_Action item A_. In the myocardial protection text, what was the only major variable changed for the cold group?
_Action item B_. In the myocardial protection text, rewrite the passage starting with "Progress in myocardial" and going on through "proximal coronary occlusion.", replacing "elective" with "scheduled".

___ Excerpted text

Progress in myocardial protection must provide better ventricular function preservation at no expense to the remainder of the biologic system. Hypothermic continuous blood cardioplegia with hypothermic perfusion may avoid these neurologic hazards of normothermia. This study was conducted to compare hypothermic continuous blood cardioplegia and hypothermic perfusion with normothermic continuous blood cardioplegia and normothermic perfusion to establish the benefit of hypothermic aerobic heart surgery. The study examined the two techniques for elective coronary artery bypass grafting operations with antegrade induction and then continuous retrograde cardioplegia for improved distribution of cardioplegia in the setting of proximal coronary occlusion.
The two groups displayed similarity in preoperative variables except that there were significantly more older patients, poorer ejection fractions, worse angina, and more reoperations in the hypothermic group. Even though the two study groups were nonrandomized and not concurrently treated, the techniques employed in each group were identical with regard to operation, perfusion, anesthesia, and preoperative and postoperative care. The current cold group study was initiated immediately as soon as the Emory Warm Blood Cardioplegia Trial had been completed [1]. The temperature of CPB and of the cardioplegia infusion was the only major variable that was changed for the cold group. The comparison of the data of the two groups we believe is valid. If any bias exists it would be in favor of the warm group as the patient descriptors suggest that the cold group had a higher incidence of factors increasing surgical risks.

______
___ Material provided

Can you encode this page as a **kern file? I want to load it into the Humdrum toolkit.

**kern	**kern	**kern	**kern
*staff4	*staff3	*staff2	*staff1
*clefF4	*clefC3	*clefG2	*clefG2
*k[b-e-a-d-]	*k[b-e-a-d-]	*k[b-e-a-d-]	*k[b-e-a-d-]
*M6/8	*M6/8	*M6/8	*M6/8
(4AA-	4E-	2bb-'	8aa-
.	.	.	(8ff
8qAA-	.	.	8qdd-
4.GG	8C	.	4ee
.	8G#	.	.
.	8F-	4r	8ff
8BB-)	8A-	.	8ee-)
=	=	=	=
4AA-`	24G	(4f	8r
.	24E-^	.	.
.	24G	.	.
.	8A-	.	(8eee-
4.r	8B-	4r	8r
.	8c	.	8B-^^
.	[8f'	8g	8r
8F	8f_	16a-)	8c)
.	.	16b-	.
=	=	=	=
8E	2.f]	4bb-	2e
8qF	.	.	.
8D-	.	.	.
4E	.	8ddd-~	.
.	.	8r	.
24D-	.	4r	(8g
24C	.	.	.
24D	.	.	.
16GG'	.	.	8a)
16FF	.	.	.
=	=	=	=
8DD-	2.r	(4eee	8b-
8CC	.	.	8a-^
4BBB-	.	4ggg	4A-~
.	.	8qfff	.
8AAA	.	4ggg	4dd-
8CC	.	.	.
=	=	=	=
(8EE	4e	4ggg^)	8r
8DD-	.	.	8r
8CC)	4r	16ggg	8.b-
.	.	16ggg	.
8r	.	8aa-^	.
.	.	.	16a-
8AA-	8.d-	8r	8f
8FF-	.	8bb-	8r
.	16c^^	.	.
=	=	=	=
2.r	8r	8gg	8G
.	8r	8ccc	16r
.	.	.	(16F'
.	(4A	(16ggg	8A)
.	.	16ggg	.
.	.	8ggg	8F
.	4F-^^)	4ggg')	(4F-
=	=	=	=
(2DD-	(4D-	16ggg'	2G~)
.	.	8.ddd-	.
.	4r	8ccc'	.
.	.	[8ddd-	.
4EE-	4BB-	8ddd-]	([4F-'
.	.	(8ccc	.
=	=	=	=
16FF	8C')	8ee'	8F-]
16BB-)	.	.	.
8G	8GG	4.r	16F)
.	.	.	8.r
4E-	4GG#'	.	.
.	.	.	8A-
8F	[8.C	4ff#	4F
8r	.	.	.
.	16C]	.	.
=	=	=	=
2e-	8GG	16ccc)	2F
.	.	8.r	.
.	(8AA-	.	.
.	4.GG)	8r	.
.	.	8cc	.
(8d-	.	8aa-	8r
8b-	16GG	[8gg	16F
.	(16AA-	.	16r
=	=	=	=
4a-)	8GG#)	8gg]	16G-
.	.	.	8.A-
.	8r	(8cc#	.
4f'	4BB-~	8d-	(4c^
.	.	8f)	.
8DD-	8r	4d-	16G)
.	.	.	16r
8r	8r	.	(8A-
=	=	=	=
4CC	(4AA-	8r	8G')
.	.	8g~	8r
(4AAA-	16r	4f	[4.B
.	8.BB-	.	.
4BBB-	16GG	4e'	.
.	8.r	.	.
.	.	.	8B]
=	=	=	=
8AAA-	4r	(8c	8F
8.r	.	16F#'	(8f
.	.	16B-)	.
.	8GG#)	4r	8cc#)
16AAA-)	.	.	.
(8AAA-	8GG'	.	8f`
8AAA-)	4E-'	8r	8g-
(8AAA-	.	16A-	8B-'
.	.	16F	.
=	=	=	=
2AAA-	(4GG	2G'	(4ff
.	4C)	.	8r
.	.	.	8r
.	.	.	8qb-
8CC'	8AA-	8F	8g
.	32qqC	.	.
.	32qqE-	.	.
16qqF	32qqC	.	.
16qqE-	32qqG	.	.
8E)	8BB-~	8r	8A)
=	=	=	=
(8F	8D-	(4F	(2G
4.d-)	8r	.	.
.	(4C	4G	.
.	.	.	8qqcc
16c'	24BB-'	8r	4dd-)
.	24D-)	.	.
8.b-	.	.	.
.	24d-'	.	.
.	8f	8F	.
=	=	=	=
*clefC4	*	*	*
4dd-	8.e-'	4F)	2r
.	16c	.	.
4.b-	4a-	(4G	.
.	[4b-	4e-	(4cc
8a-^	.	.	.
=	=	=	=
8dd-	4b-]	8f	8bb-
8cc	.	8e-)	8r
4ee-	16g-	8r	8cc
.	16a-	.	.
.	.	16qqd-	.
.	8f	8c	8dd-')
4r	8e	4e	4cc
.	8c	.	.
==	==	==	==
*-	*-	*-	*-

______

_Exercise solution A_. The temperature of CPB and of the cardioplegia infusion.

_Exercise solution B_.
Progress in myocardial protection must provide better ventricular function preservation at no expense to the remainder of the biologic system. Hypothermic continuous blood cardioplegia with hypothermic perfusion may avoid these neurologic hazards of normothermia. This study was conducted to compare hypothermic continuous blood cardioplegia and hypothermic perfusion with normothermic continuous blood cardioplegia and normothermic perfusion to establish the benefit of hypothermic aerobic heart surgery. The study examined the two techniques for scheduled coronary artery bypass grafting operations with antegrade induction and then continuous retrograde cardioplegia for improved distribution of cardioplegia in the setting of proximal coronary occlusion.